Teaching with HBO's John Adams
When teaching the American History to 1865 survey course, we cover a lot of ground in a relatively short time. I teach for 85 minutes twice a week and with breaks, weather and holidays end up with 30 class periods on average. I have roughly 45 hours of instruction time to teach American History from the time the Native Americans arrived in North America to the end of the Civil War. As I have written before, time is my most precious commodity in this course.
The use of film in teaching history is quite useful. I teach a film course as well and one of the things my students learn is that film is a horrible medium to learn history from. Now wait a minute you say! Didn't I just say that the use of film in teaching history is quite useful? Yes, I did. It is useful to teach history with, but next to useless to learn history from. There is a major difference. One cannot learn history from film because the film is never completely accurate. No matter how meticulously the history is studied, it comes in second, third or far distant place related to the story itself.
Unless one has a good knowledge of the time and events, the film will only be a flawed interpretation of the past. Learning from film means the student has learned an incorrect and flawed history. This is not what we want. Now, using the same film in conjunction with primary sources, and a guide to history can be quite useful. That is where an instructor can come in and use film to teach history. The students are learning from the instructor, not the film. The film has become a visual medium or platform for the instructor to use in teaching history.
That is what I do with John Adams. Some of the best teaching of history is really nothing more than telling stories and linking them together. However, no matter how good an instructor is they can only convey so much in words. Using visual references, instructors can expand upon what they are teaching and link images to elements of the themes. For the period of the American Revolution I find using HBO's miniseries John Adams quite helpful.
For one thing, the period setting with the clothes, the backgrounds, the hair styles, and character interactions present the people and events of the past to the students far better than words can. However, unless students know who the characters are, they will not make the connections between them. Case in point: Several scenes set in Philadelphia during the Second Continental Congress involve several key characters. John Dickinson, Benjamin Franklin, John Hancock, Sam Adams, Thomas Jefferson, George Washington, Edward Rutledge, Caesar Rodney and other make appearances in many of these scenes along with others. Most of these men, Founding Fathers all, will not be known to the students nor will what their role was in the founding of the country.
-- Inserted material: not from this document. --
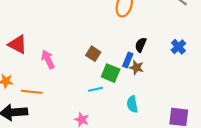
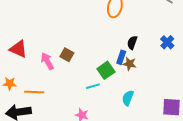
brown square: (93, 54) -> (67, 55), moved
green square: (111, 73) -> (106, 70), turned 36
cyan semicircle: (132, 104) -> (128, 98), turned 35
These scenes have outstanding teachable moments. This semester I showed the scenes. In some, John Dickinson is of course doing what he can to block everything that would lead to a break with Great Britain. Why he does this will not be known to students unless they are told what and why Dickinson opposed independence. That is why learning from film will not suffice. However, when students are asking who this guy is, you have a teaching opportunity thanks to the film. At that point the students are receptive and ready to learn. Anyone who has taught the survey courses knows that is a golden opportunity that does not exist very often.
Every time I've shown the scenes the class is asking who these men are. I strike while the iron is hot. I select my scenes with care. I know who the people are in them and I am prepared to answer questions. I even link the scenes to the lesson plans so students reinforce their learning. The miniseries is full of teachable scenes. I use several for the Federalist era. I use a few to explain the letters between Adams and Jefferson. The visual references help students associate what they learn in their memory.
Unfortunately, I do not have the time to show the entire miniseries. Therefore I have to select the scenes that enhance learning opportunities. This works not only for using John Adams, but any other film or documentary in the class. Student learning needs to be varied so they have a good diverse course dedicated to that function. Film is what I call a useful tool in the instructor arsenal. Just like any tool, its use must fit the right opportunity and the user of the tool needs to know how to use it. Showing students scenes without providing reference and context is a waste of valuable teaching time.
I use a flipped classroom and have students watch clips of lectures, film, and documentaries for every lesson. However, I also provide context and reference for them. Then, we take what they saw and explain it in the class. I find this helps students who are more visually learning oriented while the other medium in the lesson plan helps students with their learning orientations. This is a variant of differentiated learning in which different methods are employed to convey information.
John Adams is loaded with teaching opportunities that fit this teaching method. I highly recommend using it. Many scenes are on YouTube, but I suggest having your own copy of the show or make a DVD of the scenes you want to use in class. It will be smoother than hunting for them. In any event, use them. Not only them, but use other film as well. Break the monotony and put some life in the lessons. In many ways, this can set up lecture and even homework assignments. I have one of the essays built around the Declaration and point the students to it via the show. In any event, use the series and teach with it. It is outstanding for that purpose.